SUPPLIED TEXT:
---*---
Stanislav Katana (; born July 11, 1992) is a Ukrainian footballer who plays for Canadian Soccer League club Toronto Falcons.

Club career

Ukraine 
Katana began his career with SC Tavriya Simferopol in the Ukrainian Premier League, but never featured in any matches. In 2010, he played with FC Dnipro-2 Dnipropetrovsk in the Ukrainian Second League.  

In 2013, he remained in the third division to sign a contract with Skala Stryi. In his debut season with Skala, he appeared in 26 matches and recorded 1 goal. Katana re-signed with the club for the following season. In his second season with Skala, he made 14 appearances.

Canada 
In 2015, he played abroad in the Canadian Soccer League with Toronto Atomic FC. He made his debut against Niagara United on May 10, 2015. He helped Toronto secure a playoff berth by finishing fifth in the First Division. Toronto was eliminated in the opening round of the postseason by SC Waterloo Region. In his debut season with the club, he recorded five goals. He would re-sign with Toronto for the 2016 season. Toronto again secured a playoff spot where they were eliminated from the competition by the Serbian White Eagles. In 2017, he played with Atomic's indoor team Ukraine AC in the Arena Premier League.
---*---
TASKS FOR THIS EXERCISE:
[1] In the Katana profile, how many matches did he appear in during his debut season with Skala Stryi?
[2] Print everything in the Katana profile from "In 2013, he" down to "Arena Premier League.".
[3] Proceed with the Stanislav Katana profile from where it stops.
The rows that come next are separate material with no tie to the Katana profile.

Data excerpts:
---*---
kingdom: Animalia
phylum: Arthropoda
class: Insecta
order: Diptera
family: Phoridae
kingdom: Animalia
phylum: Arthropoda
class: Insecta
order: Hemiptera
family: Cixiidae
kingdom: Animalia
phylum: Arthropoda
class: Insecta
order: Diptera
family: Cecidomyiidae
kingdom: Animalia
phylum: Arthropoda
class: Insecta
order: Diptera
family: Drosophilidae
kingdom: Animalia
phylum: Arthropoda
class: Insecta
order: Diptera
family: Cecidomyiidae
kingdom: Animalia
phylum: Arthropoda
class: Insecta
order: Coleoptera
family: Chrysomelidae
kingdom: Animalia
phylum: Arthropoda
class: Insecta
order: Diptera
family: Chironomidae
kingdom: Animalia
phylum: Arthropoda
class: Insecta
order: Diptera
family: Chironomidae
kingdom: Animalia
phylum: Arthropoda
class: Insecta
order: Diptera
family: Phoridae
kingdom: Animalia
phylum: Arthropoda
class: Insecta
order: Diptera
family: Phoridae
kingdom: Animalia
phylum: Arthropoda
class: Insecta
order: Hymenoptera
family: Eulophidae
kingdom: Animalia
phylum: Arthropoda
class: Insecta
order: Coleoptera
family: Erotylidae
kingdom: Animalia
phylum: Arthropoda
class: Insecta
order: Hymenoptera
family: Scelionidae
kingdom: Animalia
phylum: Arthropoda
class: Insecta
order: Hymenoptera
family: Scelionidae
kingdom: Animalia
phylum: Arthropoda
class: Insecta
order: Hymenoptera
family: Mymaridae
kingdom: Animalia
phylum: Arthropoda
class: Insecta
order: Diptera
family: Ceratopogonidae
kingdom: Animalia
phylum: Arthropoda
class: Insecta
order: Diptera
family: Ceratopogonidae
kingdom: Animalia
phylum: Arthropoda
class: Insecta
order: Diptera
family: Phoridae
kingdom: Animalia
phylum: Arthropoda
---*---
ANSWERS:
[1] He appeared in 26 matches.

[2]
In 2013, he remained in the third division to sign a contract with Skala Stryi. In his debut season with Skala, he appeared in 26 matches and recorded 1 goal. Katana re-signed with the club for the following season. In his second season with Skala, he made 14 appearances.

Canada 
In 2015, he played abroad in the Canadian Soccer League with Toronto Atomic FC. He made his debut against Niagara United on May 10, 2015. He helped Toronto secure a playoff berth by finishing fifth in the First Division. Toronto was eliminated in the opening round of the postseason by SC Waterloo Region. In his debut season with the club, he recorded five goals. He would re-sign with Toronto for the 2016 season. Toronto again secured a playoff spot where they were eliminated from the competition by the Serbian White Eagles. In 2017, he played with Atomic's indoor team Ukraine AC in the Arena Premier League.

[3]
For the 2019 season, he played with the expansion franchise Kingsman SC. Kingsman would defeat FC Vorkuta in the preliminary round of the playoffs. The club was eliminated from the playoffs in the second round to Scarborough SC. 

In 2021, he played at the amateur level in the Ontario Soccer League with FC Ukraine United. After a season in the OSL, he returned to the CSL in 2022 to sign with the expansion franchise Toronto Falcons.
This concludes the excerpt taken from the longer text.